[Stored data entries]

-- Opening Marker --

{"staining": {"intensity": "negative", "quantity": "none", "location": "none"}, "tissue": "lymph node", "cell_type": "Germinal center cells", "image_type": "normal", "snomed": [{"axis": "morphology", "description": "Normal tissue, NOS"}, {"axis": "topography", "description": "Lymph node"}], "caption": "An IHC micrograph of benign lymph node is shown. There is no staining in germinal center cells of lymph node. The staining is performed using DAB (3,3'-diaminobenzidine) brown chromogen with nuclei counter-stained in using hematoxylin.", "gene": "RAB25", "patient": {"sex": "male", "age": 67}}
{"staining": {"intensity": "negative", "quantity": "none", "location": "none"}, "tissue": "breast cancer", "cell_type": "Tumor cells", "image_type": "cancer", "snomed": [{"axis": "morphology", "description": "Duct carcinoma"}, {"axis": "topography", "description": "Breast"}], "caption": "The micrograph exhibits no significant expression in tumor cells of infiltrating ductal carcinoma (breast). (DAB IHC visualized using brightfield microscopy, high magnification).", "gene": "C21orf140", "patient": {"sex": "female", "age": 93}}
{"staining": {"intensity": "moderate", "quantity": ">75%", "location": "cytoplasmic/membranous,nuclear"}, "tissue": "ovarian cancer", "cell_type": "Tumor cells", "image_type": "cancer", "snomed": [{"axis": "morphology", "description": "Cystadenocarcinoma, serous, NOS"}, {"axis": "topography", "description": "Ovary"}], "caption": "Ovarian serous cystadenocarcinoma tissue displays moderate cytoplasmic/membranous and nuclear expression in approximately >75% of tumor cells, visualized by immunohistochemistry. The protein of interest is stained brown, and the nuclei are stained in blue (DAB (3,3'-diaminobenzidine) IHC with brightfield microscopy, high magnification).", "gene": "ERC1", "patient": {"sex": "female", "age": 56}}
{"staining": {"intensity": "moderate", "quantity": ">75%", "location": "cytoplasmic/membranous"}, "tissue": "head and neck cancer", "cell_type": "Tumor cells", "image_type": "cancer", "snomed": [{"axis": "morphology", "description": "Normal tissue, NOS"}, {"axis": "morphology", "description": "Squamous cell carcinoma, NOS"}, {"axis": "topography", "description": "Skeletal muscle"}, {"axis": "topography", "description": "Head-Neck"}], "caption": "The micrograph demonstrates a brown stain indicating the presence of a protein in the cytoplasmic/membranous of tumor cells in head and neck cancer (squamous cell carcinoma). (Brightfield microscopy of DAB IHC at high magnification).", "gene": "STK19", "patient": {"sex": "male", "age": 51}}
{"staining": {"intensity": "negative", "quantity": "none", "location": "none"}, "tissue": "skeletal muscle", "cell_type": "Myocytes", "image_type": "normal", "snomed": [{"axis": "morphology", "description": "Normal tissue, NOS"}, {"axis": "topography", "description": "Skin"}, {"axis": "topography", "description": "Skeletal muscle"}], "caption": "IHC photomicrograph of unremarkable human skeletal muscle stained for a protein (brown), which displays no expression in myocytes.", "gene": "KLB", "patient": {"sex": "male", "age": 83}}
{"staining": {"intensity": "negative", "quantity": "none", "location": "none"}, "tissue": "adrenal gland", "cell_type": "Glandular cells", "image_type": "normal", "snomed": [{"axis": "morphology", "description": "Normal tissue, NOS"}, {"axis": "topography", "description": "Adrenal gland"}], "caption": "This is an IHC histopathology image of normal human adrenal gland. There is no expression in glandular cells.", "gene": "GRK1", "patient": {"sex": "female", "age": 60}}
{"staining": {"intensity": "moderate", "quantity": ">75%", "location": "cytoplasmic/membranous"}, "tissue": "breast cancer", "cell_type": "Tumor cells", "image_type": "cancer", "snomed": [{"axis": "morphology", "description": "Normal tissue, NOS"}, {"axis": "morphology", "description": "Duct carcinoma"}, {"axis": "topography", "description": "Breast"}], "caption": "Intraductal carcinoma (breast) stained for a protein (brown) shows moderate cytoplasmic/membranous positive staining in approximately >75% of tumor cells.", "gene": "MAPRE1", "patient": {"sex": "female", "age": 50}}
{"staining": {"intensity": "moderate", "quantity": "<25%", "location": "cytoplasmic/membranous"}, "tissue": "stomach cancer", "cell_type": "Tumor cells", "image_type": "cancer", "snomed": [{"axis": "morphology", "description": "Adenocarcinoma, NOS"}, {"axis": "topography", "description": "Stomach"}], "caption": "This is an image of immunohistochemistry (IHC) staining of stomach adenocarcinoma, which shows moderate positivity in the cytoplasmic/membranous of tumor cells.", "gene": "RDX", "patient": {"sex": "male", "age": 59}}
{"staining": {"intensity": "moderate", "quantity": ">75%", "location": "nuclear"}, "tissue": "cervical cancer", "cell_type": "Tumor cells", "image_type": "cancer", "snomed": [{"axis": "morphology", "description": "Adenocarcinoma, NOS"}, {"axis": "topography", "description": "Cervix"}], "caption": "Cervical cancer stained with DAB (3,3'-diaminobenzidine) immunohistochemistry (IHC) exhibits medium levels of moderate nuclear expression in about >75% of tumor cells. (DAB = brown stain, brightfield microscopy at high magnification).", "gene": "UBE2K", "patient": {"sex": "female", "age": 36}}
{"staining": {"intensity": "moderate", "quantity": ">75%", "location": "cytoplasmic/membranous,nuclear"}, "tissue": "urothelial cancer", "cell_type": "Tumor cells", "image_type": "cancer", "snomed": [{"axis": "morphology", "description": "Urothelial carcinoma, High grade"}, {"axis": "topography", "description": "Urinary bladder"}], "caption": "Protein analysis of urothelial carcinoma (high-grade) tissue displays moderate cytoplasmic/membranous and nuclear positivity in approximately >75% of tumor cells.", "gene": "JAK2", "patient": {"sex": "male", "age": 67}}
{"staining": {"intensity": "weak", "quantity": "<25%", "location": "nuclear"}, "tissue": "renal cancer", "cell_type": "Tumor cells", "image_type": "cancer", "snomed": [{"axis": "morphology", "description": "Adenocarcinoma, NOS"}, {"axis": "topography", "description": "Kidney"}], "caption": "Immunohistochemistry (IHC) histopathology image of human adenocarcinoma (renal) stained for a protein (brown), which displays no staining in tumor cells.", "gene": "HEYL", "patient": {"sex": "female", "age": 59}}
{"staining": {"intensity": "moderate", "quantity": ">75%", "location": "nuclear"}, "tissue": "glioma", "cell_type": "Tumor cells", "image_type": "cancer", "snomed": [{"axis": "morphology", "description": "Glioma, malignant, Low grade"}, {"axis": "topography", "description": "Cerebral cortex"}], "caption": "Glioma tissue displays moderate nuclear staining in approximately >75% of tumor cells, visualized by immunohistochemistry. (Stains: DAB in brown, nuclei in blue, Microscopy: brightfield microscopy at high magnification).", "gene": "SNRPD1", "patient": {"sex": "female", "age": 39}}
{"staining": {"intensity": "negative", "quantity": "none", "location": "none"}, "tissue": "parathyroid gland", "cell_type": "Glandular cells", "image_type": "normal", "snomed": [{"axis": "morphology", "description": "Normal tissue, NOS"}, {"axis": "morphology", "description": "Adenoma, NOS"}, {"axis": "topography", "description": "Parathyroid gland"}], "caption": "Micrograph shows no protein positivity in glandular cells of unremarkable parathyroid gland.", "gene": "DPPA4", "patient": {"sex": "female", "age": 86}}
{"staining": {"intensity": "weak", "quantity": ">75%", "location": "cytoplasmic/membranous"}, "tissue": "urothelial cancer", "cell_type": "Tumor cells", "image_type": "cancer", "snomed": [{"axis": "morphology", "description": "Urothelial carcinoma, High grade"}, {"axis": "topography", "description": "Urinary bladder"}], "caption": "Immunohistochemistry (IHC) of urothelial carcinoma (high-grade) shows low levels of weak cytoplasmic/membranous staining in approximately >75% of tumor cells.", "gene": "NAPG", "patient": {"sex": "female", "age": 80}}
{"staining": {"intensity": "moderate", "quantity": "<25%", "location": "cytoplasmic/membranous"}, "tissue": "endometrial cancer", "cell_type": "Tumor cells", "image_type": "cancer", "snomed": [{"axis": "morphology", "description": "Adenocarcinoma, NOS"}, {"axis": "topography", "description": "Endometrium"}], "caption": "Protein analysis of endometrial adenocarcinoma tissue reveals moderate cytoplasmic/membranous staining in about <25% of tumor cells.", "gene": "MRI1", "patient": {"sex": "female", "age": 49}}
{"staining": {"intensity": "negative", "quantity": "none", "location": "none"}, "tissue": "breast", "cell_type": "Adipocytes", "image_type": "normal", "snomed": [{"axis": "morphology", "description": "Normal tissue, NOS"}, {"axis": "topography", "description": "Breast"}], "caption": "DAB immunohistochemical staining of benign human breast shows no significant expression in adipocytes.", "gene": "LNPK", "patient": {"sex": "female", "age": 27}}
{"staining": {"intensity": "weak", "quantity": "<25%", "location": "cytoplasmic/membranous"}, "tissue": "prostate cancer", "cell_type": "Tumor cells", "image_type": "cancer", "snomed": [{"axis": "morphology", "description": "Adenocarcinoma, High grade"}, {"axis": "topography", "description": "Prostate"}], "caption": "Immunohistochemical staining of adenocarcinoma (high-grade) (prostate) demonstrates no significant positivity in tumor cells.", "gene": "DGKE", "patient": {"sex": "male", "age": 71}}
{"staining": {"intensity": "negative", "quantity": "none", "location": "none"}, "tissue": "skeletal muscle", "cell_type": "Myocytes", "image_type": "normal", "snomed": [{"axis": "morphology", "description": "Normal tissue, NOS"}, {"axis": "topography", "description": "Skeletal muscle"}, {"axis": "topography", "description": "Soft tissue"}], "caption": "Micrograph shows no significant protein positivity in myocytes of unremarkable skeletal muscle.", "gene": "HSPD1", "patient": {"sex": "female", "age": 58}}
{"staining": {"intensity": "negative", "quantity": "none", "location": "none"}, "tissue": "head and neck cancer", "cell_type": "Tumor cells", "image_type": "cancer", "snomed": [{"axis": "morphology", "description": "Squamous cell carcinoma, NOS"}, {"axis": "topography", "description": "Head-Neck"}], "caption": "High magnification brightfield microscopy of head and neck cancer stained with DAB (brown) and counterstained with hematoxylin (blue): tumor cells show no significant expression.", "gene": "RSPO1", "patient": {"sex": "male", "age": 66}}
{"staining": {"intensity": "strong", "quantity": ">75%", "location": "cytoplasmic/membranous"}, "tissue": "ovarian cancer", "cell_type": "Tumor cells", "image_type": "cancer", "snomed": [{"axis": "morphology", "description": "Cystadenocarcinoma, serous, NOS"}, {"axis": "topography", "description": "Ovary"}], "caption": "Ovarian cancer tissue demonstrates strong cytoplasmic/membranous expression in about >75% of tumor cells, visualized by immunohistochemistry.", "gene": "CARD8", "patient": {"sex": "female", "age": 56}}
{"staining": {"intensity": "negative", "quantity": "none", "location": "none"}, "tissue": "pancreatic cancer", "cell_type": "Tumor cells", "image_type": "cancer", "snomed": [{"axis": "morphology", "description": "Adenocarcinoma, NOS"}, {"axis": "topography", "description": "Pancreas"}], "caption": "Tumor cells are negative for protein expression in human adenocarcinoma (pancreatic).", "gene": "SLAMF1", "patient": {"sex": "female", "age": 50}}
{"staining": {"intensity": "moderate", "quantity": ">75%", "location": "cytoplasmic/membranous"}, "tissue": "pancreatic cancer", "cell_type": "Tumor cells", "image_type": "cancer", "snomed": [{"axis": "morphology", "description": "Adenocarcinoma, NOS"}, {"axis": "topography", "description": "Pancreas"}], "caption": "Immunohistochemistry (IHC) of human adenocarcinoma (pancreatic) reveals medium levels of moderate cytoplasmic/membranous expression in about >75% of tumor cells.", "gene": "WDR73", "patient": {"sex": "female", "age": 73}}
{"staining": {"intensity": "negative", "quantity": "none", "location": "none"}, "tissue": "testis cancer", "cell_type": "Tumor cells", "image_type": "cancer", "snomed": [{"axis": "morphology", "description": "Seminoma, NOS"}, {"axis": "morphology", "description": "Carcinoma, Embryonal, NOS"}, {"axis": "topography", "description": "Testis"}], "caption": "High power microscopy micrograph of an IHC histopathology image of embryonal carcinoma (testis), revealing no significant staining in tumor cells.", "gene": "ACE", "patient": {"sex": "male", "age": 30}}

-- Closing Marker --

→ **Work item**
All lines from the one that contains "cancer tissue demonstrates" to the end of the records above are to be copied exactly; leave out the rest.

→ **Task response**
{"staining": {"intensity": "strong", "quantity": ">75%", "location": "cytoplasmic/membranous"}, "tissue": "ovarian cancer", "cell_type": "Tumor cells", "image_type": "cancer", "snomed": [{"axis": "morphology", "description": "Cystadenocarcinoma, serous, NOS"}, {"axis": "topography", "description": "Ovary"}], "caption": "Ovarian cancer tissue demonstrates strong cytoplasmic/membranous expression in about >75% of tumor cells, visualized by immunohistochemistry.", "gene": "CARD8", "patient": {"sex": "female", "age": 56}}
{"staining": {"intensity": "negative", "quantity": "none", "location": "none"}, "tissue": "pancreatic cancer", "cell_type": "Tumor cells", "image_type": "cancer", "snomed": [{"axis": "morphology", "description": "Adenocarcinoma, NOS"}, {"axis": "topography", "description": "Pancreas"}], "caption": "Tumor cells are negative for protein expression in human adenocarcinoma (pancreatic).", "gene": "SLAMF1", "patient": {"sex": "female", "age": 50}}
{"staining": {"intensity": "moderate", "quantity": ">75%", "location": "cytoplasmic/membranous"}, "tissue": "pancreatic cancer", "cell_type": "Tumor cells", "image_type": "cancer", "snomed": [{"axis": "morphology", "description": "Adenocarcinoma, NOS"}, {"axis": "topography", "description": "Pancreas"}], "caption": "Immunohistochemistry (IHC) of human adenocarcinoma (pancreatic) reveals medium levels of moderate cytoplasmic/membranous expression in about >75% of tumor cells.", "gene": "WDR73", "patient": {"sex": "female", "age": 73}}
{"staining": {"intensity": "negative", "quantity": "none", "location": "none"}, "tissue": "testis cancer", "cell_type": "Tumor cells", "image_type": "cancer", "snomed": [{"axis": "morphology", "description": "Seminoma, NOS"}, {"axis": "morphology", "description": "Carcinoma, Embryonal, NOS"}, {"axis": "topography", "description": "Testis"}], "caption": "High power microscopy micrograph of an IHC histopathology image of embryonal carcinoma (testis), revealing no significant staining in tumor cells.", "gene": "ACE", "patient": {"sex": "male", "age": 30}}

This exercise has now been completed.